I have met with many civil society actors and networks recently – including through the Civil Society Support Room. All of these Syrians, from both inside and outside, and irrespective of their political orientations or backgrounds, are eager, even desperate, for a political solution. But it strikes me that they do not really believe that a real process that could lead to a solution is likely.
This week I also engaged with the Syrian Women’s Advisory Board, who met in Geneva to deepen their understanding of how constitutional processes can protect and advance women’s rights. They and many others stress the critical importance of at least 30% women participating in a constitutional committee. But they too emphasized the deficit of faith that Syrians, men and women, have in the political process.
This is why a political process must be about more than just meetings in Geneva – it must include concrete actions on the ground, to inspire trust and confidence. I will therefore continue to intensively consult the widest spectrum of Syrians on what they see as practical and constructive entry points for trust-building actions.
But ultimately of course, it falls upon the parties to take those actions. Unblocking the impasse will be difficult. There is much mistrust. Positions are entrenched. But I believe that international discussions and cooperation can help Syrians overcome these obstacles. This is not to undermine the Syrian-led and owned nature of the process. It is simply a recognition of the extent of international involvement in Syria and the centrality of international support for any viable future for Syria. So real steps on the ground could and should see international actions too. This would build trust and confidence among Syrians -- and also between Syria and the international community.
At present, no currently active international grouping brings together all key international players whose support can guarantee concrete and reciprocal steps, across all dimensions. I believe my effort should be helped by bringing together the will embodied in the Astana format, the Small Group format and the permanent membership of this Council. This is why I continue to work on inviting a group of key players to a common forum, to support a Syrian-led and owned process in Geneva in a very practical way.
Tomorrow, at the G20 Summit, world leaders will have many items on their agenda. The Secretary-General and I have urged that Syria should be high among them. We hope that Russia and Turkey can work at the highest level to stabilize the situation in Idlib. We hope that Russia and the United States can build on recent talks and deepen their dialogue at the highest level too, because cooperation between them will be a key element for international cooperation on Syria. And we also hope that cooperation can be built in a way that all other key players are involved – supporting a Syrian-led and owned process facilitated by the United Nations in the discharge of its mandate from this Council.

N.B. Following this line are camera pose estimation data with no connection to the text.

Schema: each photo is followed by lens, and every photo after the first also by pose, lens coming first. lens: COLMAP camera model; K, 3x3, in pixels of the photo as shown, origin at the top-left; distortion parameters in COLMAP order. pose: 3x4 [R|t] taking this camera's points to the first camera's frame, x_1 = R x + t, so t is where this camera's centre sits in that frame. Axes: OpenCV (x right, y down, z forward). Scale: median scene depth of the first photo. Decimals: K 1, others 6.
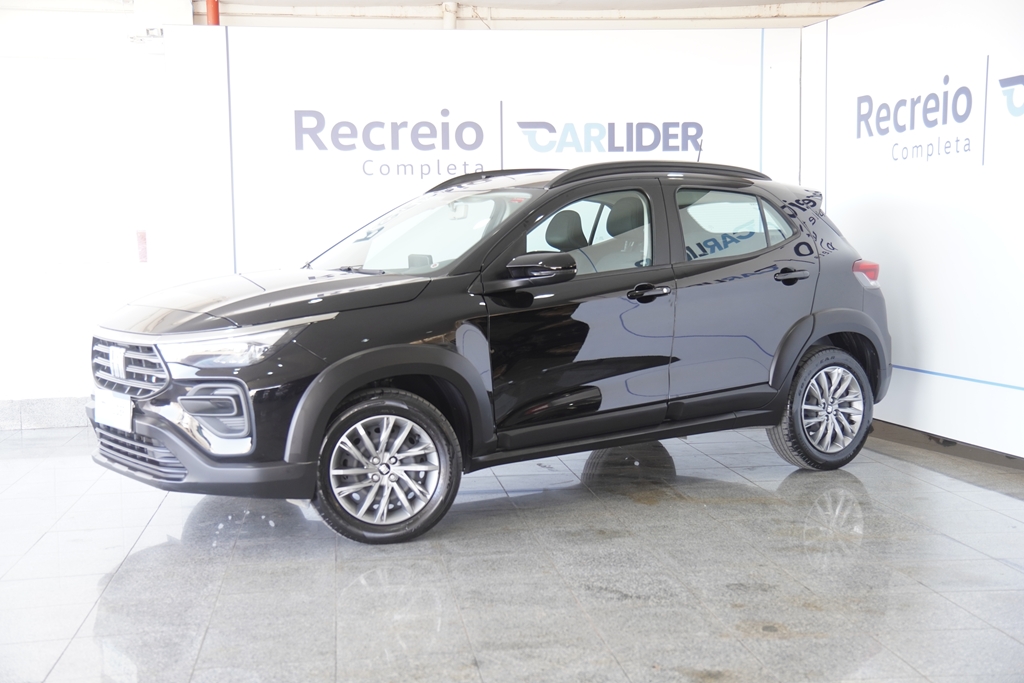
lens RADIAL K [[1337.8, 0, 512.0], [0, 1337.8, 341.5], [0, 0, 1]] dist [0.142853, 0.005611]
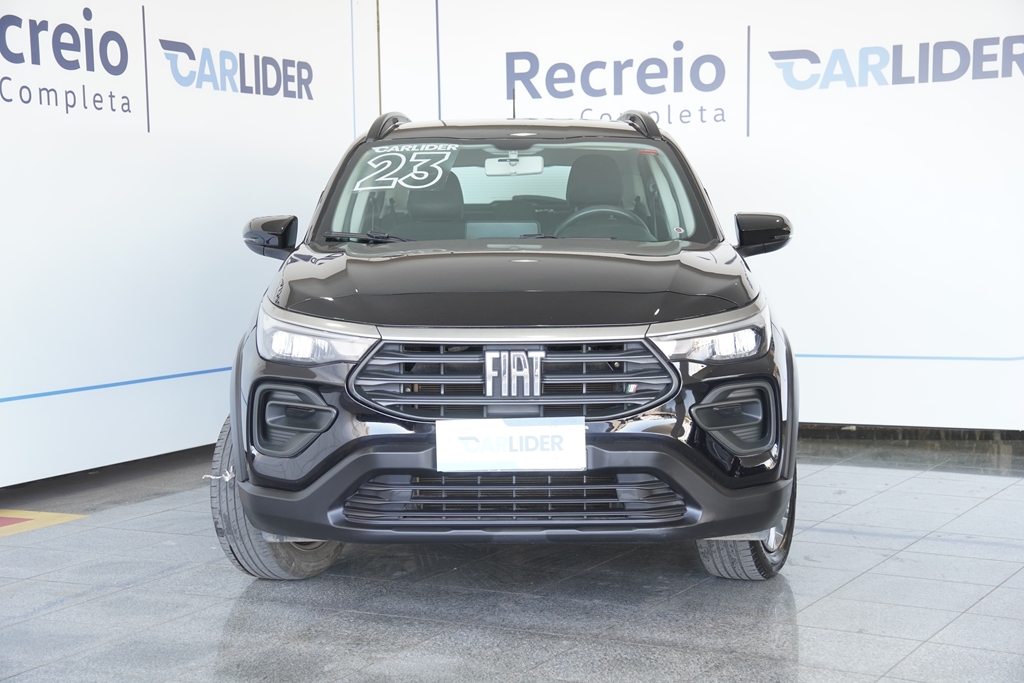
lens RADIAL K [[1771.1, 0, 512.0], [0, 1771.1, 341.5], [0, 0, 1]] dist [0.258433, 1.175762]
pose [[0.576888, -0.051103, 0.815223, -0.672919], [0.068360, 0.997560, 0.014158, -0.008901], [-0.813958, 0.047561, 0.578974, 0.324133]]
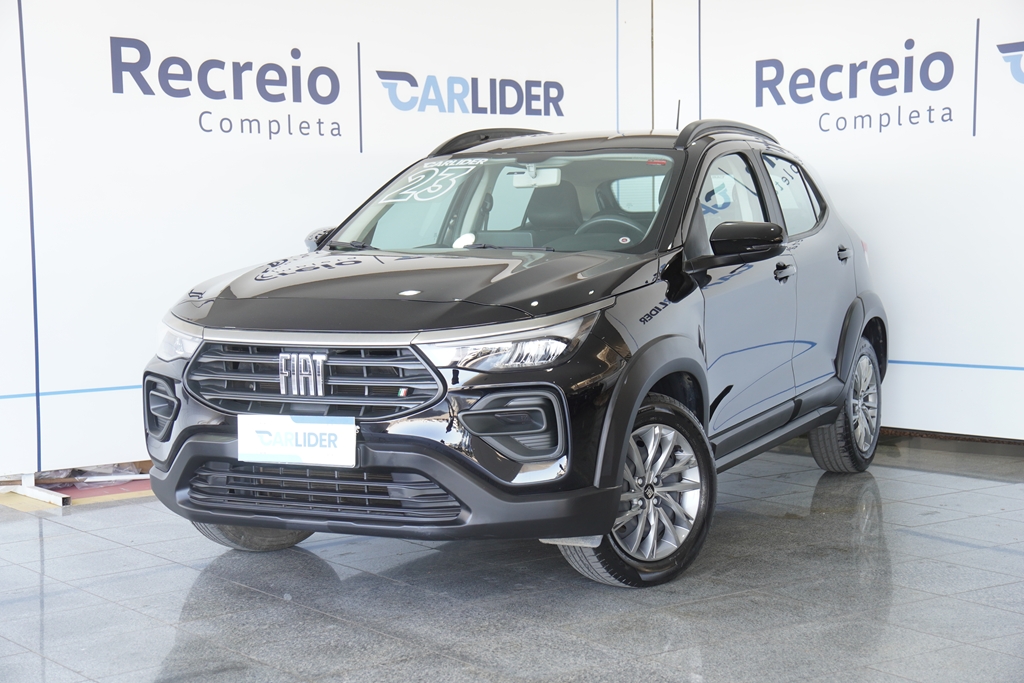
lens RADIAL K [[1669.0, 0, 512.0], [0, 1669.0, 341.5], [0, 0, 1]] dist [0.308794, 0.183964]
pose [[0.874200, -0.033346, 0.484419, -0.418918], [0.041909, 0.999098, -0.006855, 0.005590], [-0.483754, 0.026294, 0.874809, 0.101390]]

Since the beginning of my tenure, this Council has offered its full support for my mission, and I have greatly appreciated that. Six months into the job, I appreciate just how complex and difficult it is – but also I see the possibilities to chart the path out of this conflict. It is now time for the Idlib situation to be stabilized and a nationwide ceasefire pursued. It is in fact past time to launch a constitutional committee. It is also time to try to develop a climate of confidence-building measures. And we clearly need a renewed international support format.
These are the kinds of actions that would signal that we are at least moving down a political path in line with resolution 2254 -- through a constitutional committee unfolding in a safe, calm and neutral environment, paving the way for free and fair UN-supervised elections as envisaged in the resolution, and a lasting political settlement.